The text as found in the Tanach
Exodus 21
How should we view this? As a source of pride? ... a cause for embarrassment? ... a reason for contempt? How we read the Torah significantly influences what we read into it and what we get out of it. So what's the "take-away" here?- These are the decisions that you will set before them:
- If you buy a Hebrew servant, he is to serve you for six years, but in the seventh year he will go out free without paying anything.
- If he came in by himself he will go out by himself; if he had a wife when he came in, then his wife will go out with him.
- If his master gave him a wife, and she bore sons or daughters, the wife and the children will belong to her master, and he will go out by himself.
- But if the servant should declare, I love my master, my wife, and my children; I will not go out free,
- then his master must bring him to the judges, and he will bring him to the door or the doorposts, and his master will pierce his ear with an awl, and he shall serve him forever.
- If a man sells his daughter as a female servant, she will not go out as the male servants do.

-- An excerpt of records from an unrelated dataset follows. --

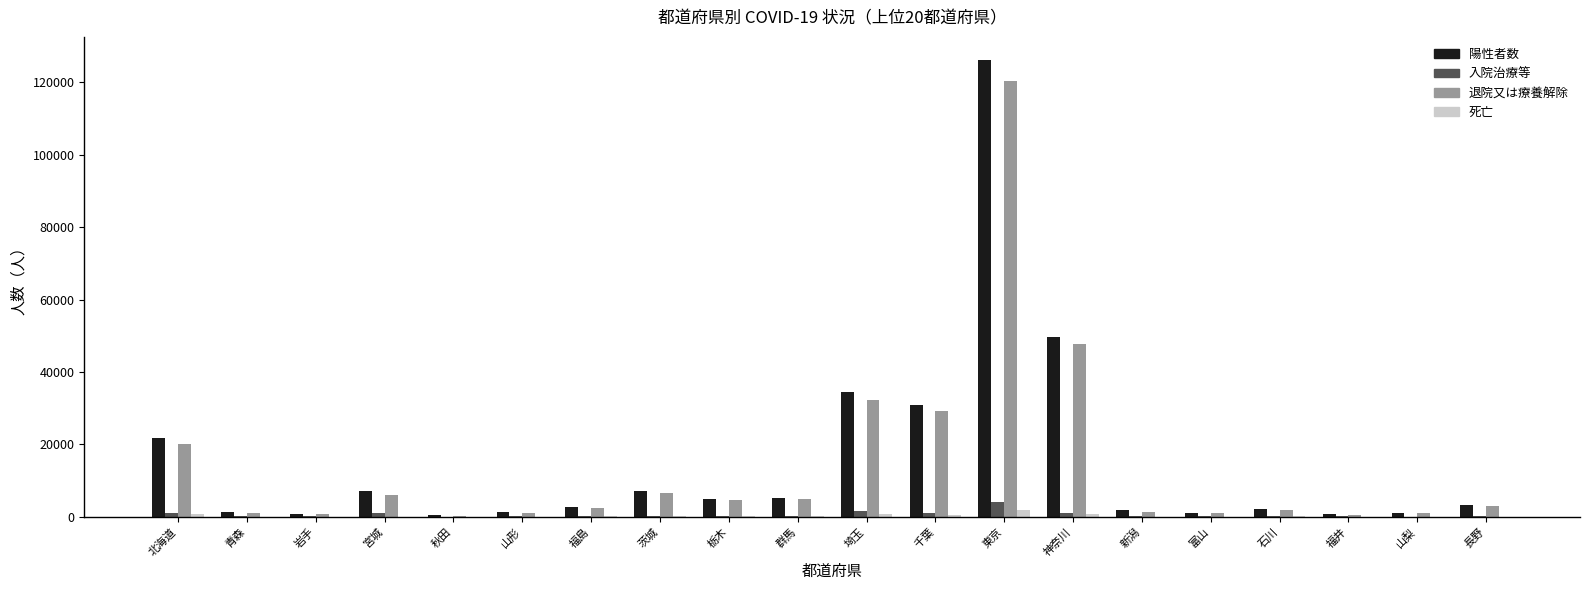

What is the maximum value shown in the chart?

126284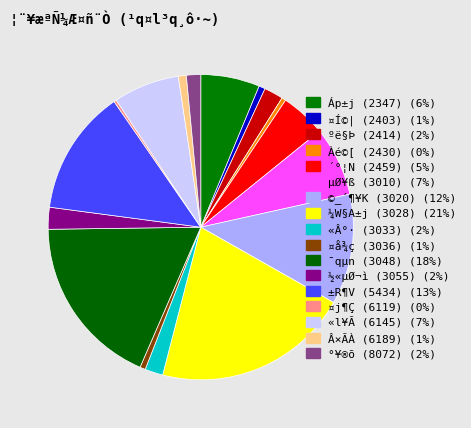

Rank the categories by value from highest to lowest.

¼W§A±j (3028), ¯qµn (3048), ±R¶V (5434), ©_´¶¥K (3020), µØ¥ß (3010), «l¥Ã (6145), Áp±j (2347), ´°¦N (2459), ½«µØ¬ì (3055), ºë§Þ (2414), «Â°· (3033), °¥®õ (8072), Â×ÃÀ (6189), ¤Í©| (2403), ¤å¾ç (3036), Àé©[ (2430), ¤j¶Ç (6119)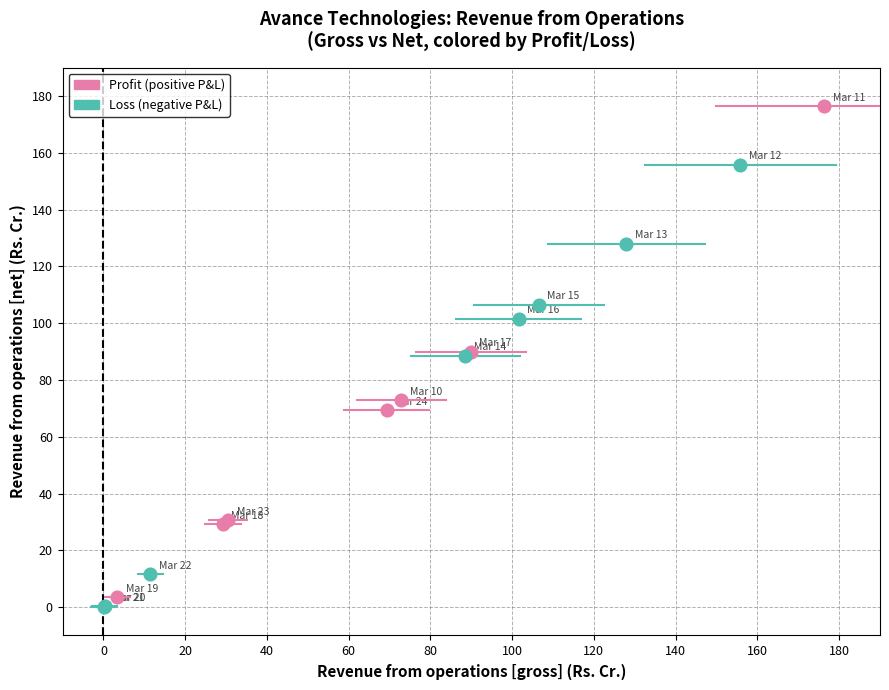

Which series contains the highest Y value?

Profit (positive P&L)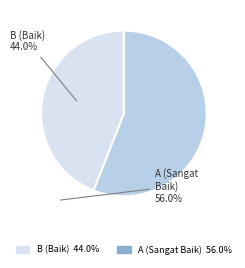

Between A (Sangat Baik) and B (Baik), which is larger?

B (Baik)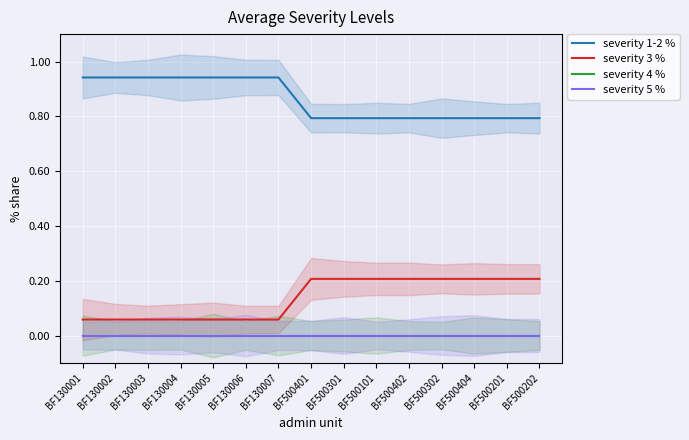

True or false: severity 1-2 % and severity 5 % cross at least once.

False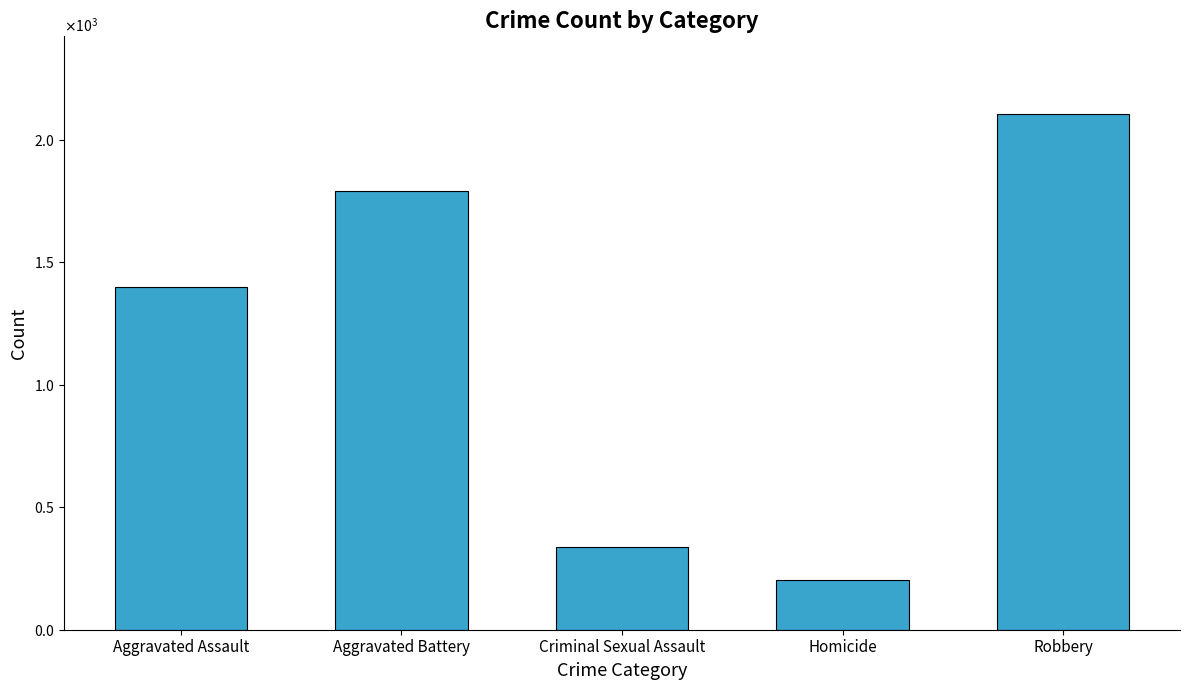

At which label is the value closest to 1154?

Aggravated Assault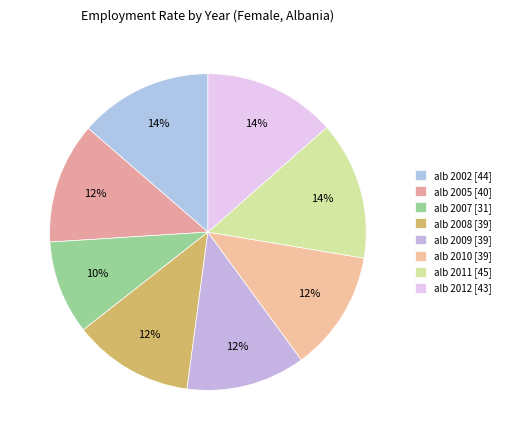

How many segments does this pie chart have?

8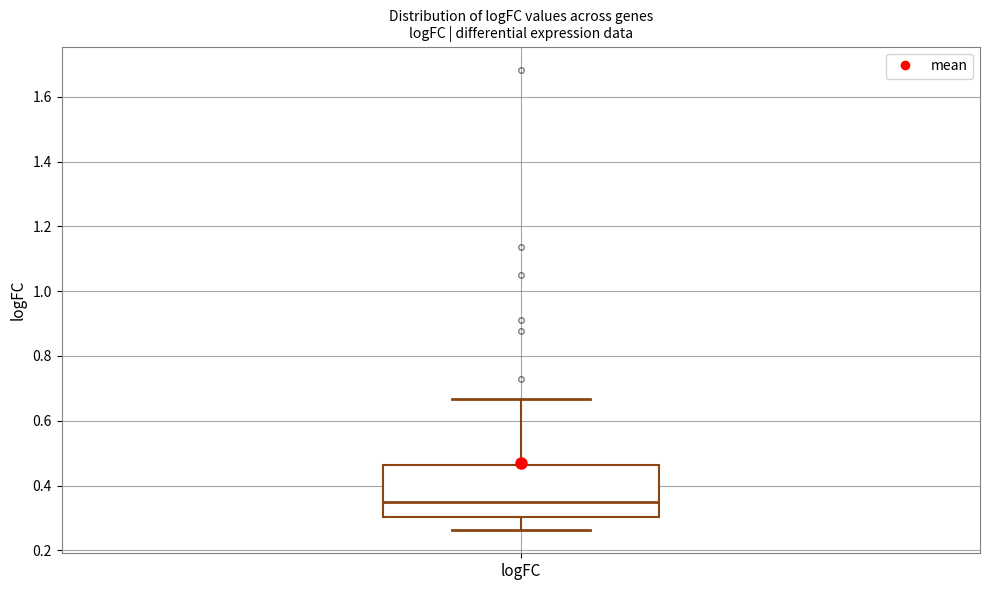

Transcribe this box plot: give where the median line is, the range the box spans, and where the two whiskers end, as read against the y-axis. The values are not printed on the chart, so give them approximately, as read against the axis.

median 0.34, box 0.30 to 0.46, whiskers 0.26 to 0.66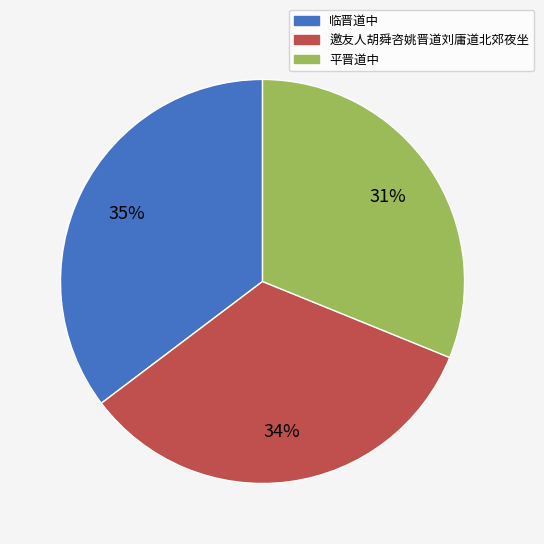

Which category has the biggest portion of the pie?

临晋道中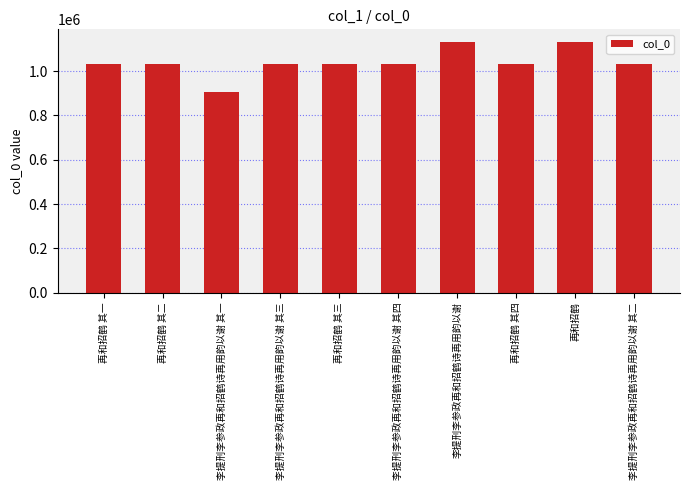

What is the greatest value displayed?

1132330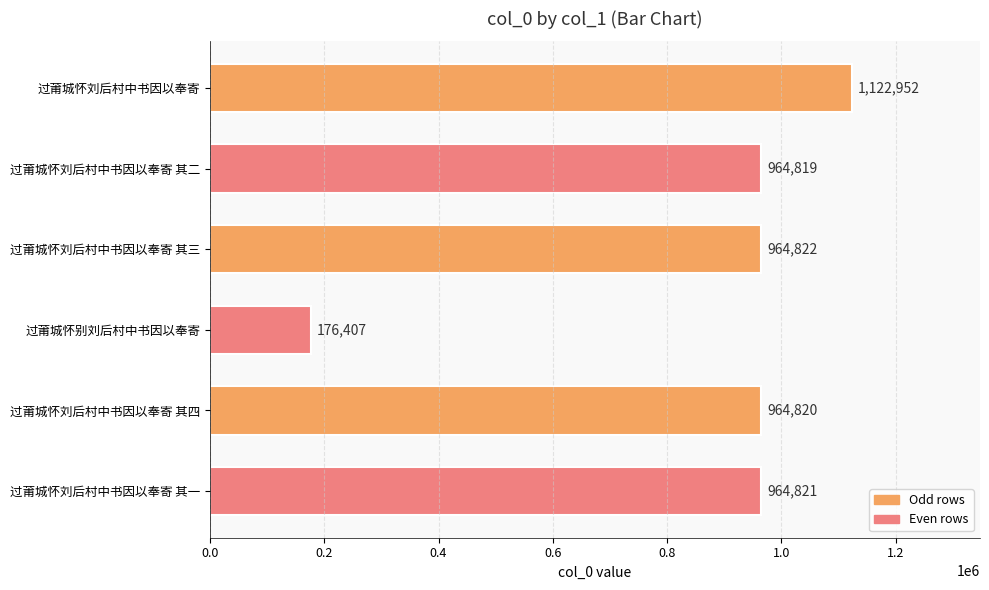

What is the maximum value shown in the chart?

1122952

- If she does not please her master, who has designated her for himself, then he must let her be redeemed. He has no right to sell her to a foreign nation, because he has dealt deceitfully with her.
- If he designated her for his son, then he will deal with her according to the customary rights of daughters.
- If he takes another wife, he must not diminish the first ones food, her clothing, or her marital rights.
- If he does not provide her with these three things, then she will go out free, without paying money.